[INSTRUCTIONS TO FOLLOW] Carry on the forum thread about parents' ages when members were born, starting with the post that follows its last heading.

[SUPPLIED PASSAGE]
※ ※ ※

# The age difference between your father/mother and you



## Granate (Jun 25, 2016)

Another way to put it: how old was your father when you were born? Although I'm more interested in the male part of the couple, you can reply with any kind of family you think of (like two mothers, single mother/father, early divorce and monoparental upbringing...).

We take 42 years between my father and I.


----------



## Taggart (Feb 14, 2013)

My grandfather was born in 1872, my father in 1911 and I was born in 1949.


----------



## Manxfeeder (Oct 19, 2010)

Mine was 30. My sister came first, and they had to spend two years taming her before I came to make sure I had a chance.


----------



## Klassik (Mar 14, 2017)

My father was 56 when I was born. Who said life ends after 50? :devil:


----------



## Art Rock (Nov 28, 2009)

Both parents were 29. I was the second (and final) child, my brother was born 7 years earlier.


----------



## elgar's ghost (Aug 8, 2010)

Dad was 41, Mum was 39. I never asked either of them if I was unplanned bearing in mind how old they were heh heh… It was a bit weird having two older siblings who were virtually a whole generation older than I was.


----------



## Ingélou (Feb 10, 2013)

It's easy for me to answer. My father and mother were born on exactly the same date in the same year. They were 30 going on 31 when I was born, and had three children already, as they married when aged twenty. They went on to have two more children, the last - my youngest brother - being born on the day after my father/mother turned 37. 

Mum would have liked even more children. When we asked her, though, she would never say which of us six were 'planned' and which took her by surprise. Wise woman. :kiss:


----------



## Tristan (Jan 5, 2013)

※ ※ ※

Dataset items
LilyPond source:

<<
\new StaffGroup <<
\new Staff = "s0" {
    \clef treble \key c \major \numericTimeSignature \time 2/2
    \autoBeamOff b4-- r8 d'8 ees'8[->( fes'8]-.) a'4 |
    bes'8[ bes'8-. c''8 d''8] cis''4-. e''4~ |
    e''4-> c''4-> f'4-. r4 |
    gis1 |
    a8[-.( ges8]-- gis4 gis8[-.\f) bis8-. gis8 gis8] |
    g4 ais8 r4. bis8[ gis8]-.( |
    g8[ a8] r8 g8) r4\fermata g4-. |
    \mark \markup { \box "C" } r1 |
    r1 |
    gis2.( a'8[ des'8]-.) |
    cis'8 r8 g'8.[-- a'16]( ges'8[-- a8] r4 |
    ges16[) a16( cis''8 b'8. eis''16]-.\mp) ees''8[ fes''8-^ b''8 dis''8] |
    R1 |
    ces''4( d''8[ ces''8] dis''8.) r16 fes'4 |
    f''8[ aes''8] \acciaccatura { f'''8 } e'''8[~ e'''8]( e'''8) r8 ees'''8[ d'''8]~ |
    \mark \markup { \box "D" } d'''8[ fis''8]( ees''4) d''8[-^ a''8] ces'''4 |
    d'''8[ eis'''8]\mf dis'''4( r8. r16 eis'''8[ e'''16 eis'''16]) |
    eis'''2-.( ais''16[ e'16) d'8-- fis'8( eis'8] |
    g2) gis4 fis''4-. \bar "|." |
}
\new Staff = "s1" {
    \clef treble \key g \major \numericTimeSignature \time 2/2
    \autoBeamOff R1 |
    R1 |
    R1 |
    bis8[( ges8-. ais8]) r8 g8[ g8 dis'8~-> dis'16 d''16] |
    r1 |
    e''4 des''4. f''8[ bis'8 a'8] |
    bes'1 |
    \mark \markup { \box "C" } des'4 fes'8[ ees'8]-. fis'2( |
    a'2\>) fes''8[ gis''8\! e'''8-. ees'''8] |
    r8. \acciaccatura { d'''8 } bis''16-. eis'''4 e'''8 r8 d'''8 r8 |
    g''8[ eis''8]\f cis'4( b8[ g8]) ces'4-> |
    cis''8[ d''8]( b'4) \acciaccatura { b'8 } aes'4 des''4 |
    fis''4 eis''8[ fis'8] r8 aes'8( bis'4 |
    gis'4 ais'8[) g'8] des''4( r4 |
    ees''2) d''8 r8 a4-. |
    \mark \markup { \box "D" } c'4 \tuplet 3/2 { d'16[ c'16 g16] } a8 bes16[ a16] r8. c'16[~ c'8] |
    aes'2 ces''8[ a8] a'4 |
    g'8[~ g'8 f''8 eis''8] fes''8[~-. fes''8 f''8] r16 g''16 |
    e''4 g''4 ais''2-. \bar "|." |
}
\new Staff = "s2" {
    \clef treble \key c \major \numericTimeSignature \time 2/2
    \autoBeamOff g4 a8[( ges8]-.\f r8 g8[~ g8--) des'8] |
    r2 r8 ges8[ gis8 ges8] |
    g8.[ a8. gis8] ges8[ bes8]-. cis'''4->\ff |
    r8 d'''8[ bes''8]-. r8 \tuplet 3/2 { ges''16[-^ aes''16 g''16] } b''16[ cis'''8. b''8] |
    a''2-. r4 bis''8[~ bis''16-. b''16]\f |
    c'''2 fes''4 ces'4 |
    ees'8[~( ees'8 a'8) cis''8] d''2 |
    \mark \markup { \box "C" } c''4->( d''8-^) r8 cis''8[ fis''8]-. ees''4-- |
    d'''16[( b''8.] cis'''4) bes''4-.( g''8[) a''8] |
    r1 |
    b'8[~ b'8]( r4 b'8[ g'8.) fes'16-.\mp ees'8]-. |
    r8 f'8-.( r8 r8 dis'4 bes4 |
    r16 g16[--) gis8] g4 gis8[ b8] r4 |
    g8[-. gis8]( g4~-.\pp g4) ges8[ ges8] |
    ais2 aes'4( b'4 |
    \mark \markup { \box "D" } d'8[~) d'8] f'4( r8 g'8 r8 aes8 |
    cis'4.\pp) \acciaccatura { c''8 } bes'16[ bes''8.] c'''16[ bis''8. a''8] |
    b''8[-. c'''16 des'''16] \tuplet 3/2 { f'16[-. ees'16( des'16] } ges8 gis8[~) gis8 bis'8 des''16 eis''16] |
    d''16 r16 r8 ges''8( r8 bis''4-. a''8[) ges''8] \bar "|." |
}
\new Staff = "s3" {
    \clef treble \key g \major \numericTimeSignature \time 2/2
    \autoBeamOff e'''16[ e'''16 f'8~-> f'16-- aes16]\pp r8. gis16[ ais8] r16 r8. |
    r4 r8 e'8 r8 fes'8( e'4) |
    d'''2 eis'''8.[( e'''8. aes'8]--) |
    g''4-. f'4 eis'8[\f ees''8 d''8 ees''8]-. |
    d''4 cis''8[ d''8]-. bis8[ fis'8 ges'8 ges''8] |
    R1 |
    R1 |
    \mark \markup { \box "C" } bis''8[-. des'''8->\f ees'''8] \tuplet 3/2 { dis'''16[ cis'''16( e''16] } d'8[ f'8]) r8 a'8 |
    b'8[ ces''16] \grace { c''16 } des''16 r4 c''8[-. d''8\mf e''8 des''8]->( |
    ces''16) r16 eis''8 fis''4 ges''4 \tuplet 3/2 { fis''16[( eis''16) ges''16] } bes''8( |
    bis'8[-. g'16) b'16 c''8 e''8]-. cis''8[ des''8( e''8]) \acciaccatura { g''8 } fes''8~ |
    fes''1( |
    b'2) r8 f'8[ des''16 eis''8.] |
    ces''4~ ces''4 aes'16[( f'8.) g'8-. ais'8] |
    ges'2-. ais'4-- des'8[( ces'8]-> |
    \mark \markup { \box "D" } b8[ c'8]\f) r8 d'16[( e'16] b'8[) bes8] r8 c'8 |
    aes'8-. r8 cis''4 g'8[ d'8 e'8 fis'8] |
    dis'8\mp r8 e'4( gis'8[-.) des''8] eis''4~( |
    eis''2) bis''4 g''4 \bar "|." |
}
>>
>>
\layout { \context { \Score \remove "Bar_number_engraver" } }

※ ※ ※

[RESULT]
My parents are 1 year apart. My dad was born in 1963, my mom in 1964. They were 28 and 27 when they married, 30 and 29 when my sister was born, and 33 and 32 when I was born in 1996.


----------



## Klassik (Mar 14, 2017)

elgars ghost said:


> Dad was 41, Mum was 39. I never asked either of them if I was unplanned bearing in mind how old they were heh heh… It was a bit weird having two older siblings who were virtually a whole generation older than I was.


I have a long-lost half-brother who is around 30 years older than I am. I think he lives in Poland now. :lol:


----------



## SixFootScowl (Oct 17, 2011)

My father was 44 and my mother was 34 when I was born.


I was 36 when my son was born (wife 34).


----------



## senza sordino (Oct 20, 2013)

My father was 22, my mother was 20 when I was born. I'm now in my early fifties, they're in their early seventies. I think we'll all end up in an old folks together. 

I'm the first born, but both of my parents are the youngest siblings in their family. I think my Grandfather was 33 when my father was born.


----------



## chill782002 (Jan 12, 2017)

My father was born in 1947, my mother in 1952 and myself in 1974.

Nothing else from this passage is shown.